Вторая часть предисловия посвящена непосредственно личности святителя Афанасия Великого. Основная мысль писателя состоит в том, что святитель Афанасий, когда «казалось, что весь цивилизованный мир скатывается от христианства к религии Ария—к одной из тех "разумных" синтетических религий»[51] (перевод – М. В.)[52], стоял на тринитарном учении, был против всех. Видимо, святитель Афанасий Великий был для Льюиса неким образцом для подражания, потому что Льюису самому во многом идти против гуманитарной и даже богословской мысли того времени.
Стоит также сказать, что он часто использует Афанасьевский символ[53] веры: «В одном из древних символов веры сказано, что Воплощение стало возможным, потому что «не Божественная природа изменилась на человеческую, но человеческая природа принята Богом»[54]. Осознанный парафраз этой части символа мы можем увидеть в одном из главных трактатов Льюиса, в «Просто христианстве»: «Человеческая природа Христа с присущей ей слабостью, неведением и потребностью в сне включается каким-то образом во всю Его Божественную жизнь»[55].
Таким образом, святитель Афанасий Великий был для Льюиса отчасти примером отстаивания ортодоксального мнения вопреки новым богословским течениям. Его символ веры и тексты, касающиеся тринитарной догмы, несомненно, были опорой для Клайва Стейплза Льюиса в его собственных изысканиях касательно природы Троицы.
|
Евсевий Кесарийский
Клайв Льюис не ссылается прямо в своих трактатах на Евсевия Кесарийского. Однако он часто повторяет понятие praeparatio evangelica, которое очевидно является отсылкой к одноимённому произведению древнего церковного историка. Это понятие является для Клайва Стейплза Льюиса одним из ключевых.
Прежде всего, для Льюиса это понятие стало описанием его собственного опыта обращения, из которого он, в том числе и черпает аргументы и подходы к апологетической деятельности. Его praeparatio evangelica стали древние мифологические сюжеты, когда он понял, что чаяния язычников стали реальностью в Воплощении, так как их мифы актуализировались в Евангелиях. Идея умирающего и воскресающего Бога стала действительностью. «Если бы миф мог стать правдой, если бы божество могло воплотиться, то только так... Здесь и только здесь, единственный раз в истории, миф становится истиной, Слово — плотью, Бог — человеком. Это не религия и не философия — это их вершина и свершение».[56]

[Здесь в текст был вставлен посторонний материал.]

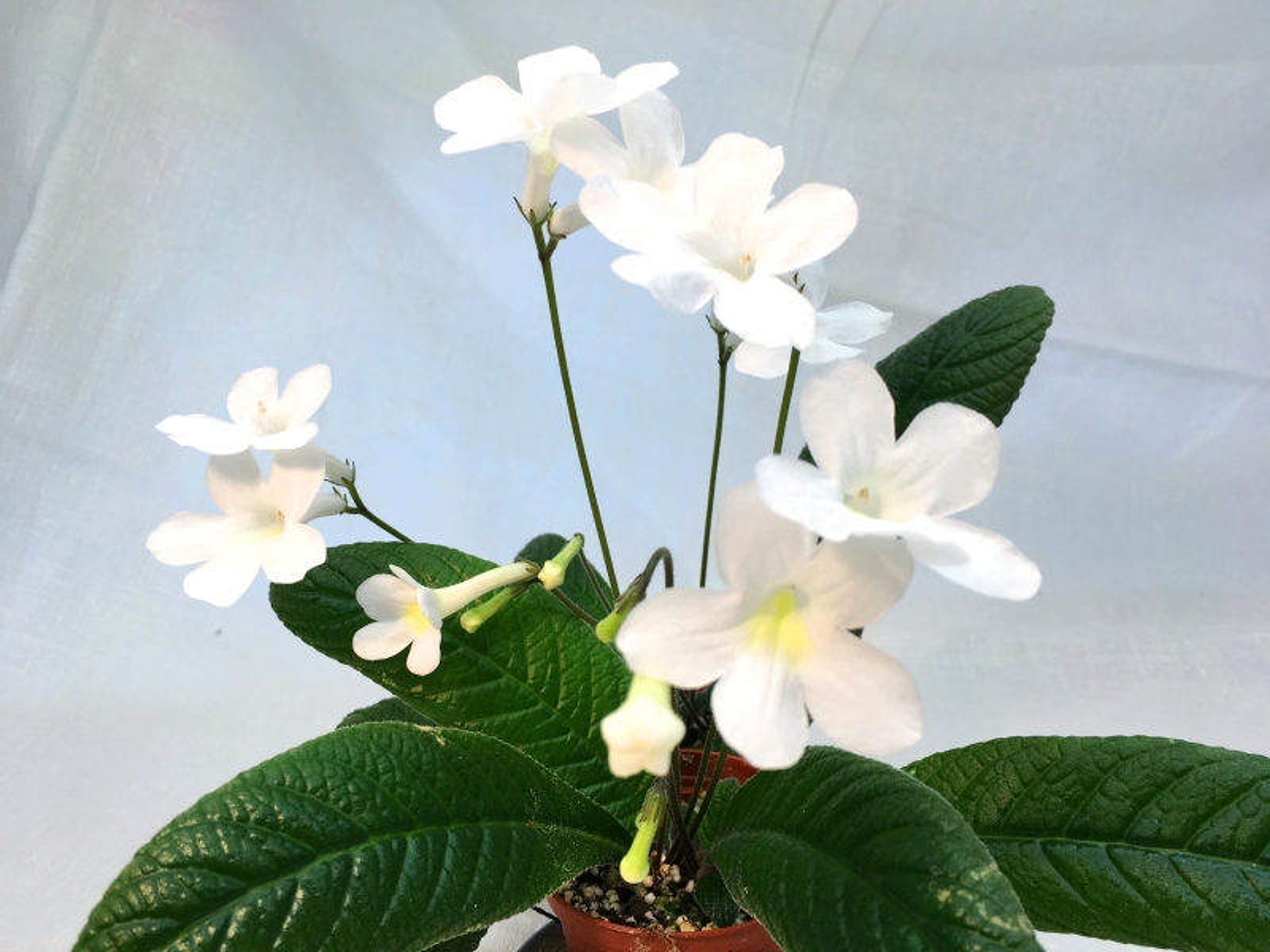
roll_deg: +0.1
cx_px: 635
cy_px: 476
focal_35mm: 29
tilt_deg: -12.6
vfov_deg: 48.2
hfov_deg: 61.7
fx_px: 1064
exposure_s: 1/145
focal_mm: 4.15
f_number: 2.2
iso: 25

Трактат Евсевия «Praeparatio evangelica», являясь частью апологетического корпуса, направлен на раскрытие философских и богословских истин предшествующих принятию благой вести. Клайв Льюис также видит свою деятельность в этом ключе. Он пишет об этом той же сестре Пенелопе, объясняя свою стратегию христианских бесед на радио BBC: «Моя [стратегия – М. В.] - это praeparatio evangelica, а не evangelium, и я пытаюсь убедить людей, что существует моральный закон, что мы не подчиняемся ему, и что существование Законодателя, по крайней мере, очень вероятно, а также (если вы не добавите христианское учение об Искуплении) скорее передает отчаяние, чем утешение»[57] (перевод – М. В.)[58].
|
Также, рефлектируя и осмысляя свой опыт обращения, он использует фактор мифологии как подготовки к восприятию Евангелия как в художественной, так и в рациональной апологетике. В художественной это создание мифологических миров и донесение посредством них образа Бога или христианской картины мира, к примеру, в «Космической трилогии». В рациональной апологетике он прямо описывает действие мифов, к примеру, в статье «Религия без догмы?»: «Но если моя религия верна, то эти истории вполне могут быть preparatio evangelica, божественным намеком в поэтической и ритуальной форме на ту же самую центральную истину, которая позже была сосредоточена и (так сказать) историзирована в Воплощении»[59] (перевод – М. В.)[60].
Подробнее о значении этого понятия для религиозного мыслителя речь будет идти в следующих главах научной работы. Крайне вероятным видится заимствование этого понятия (и подспудно подхода) у Евсевия Кесарийского, а позднее через призму собственного опыта обращения использование в апологетической деятельности.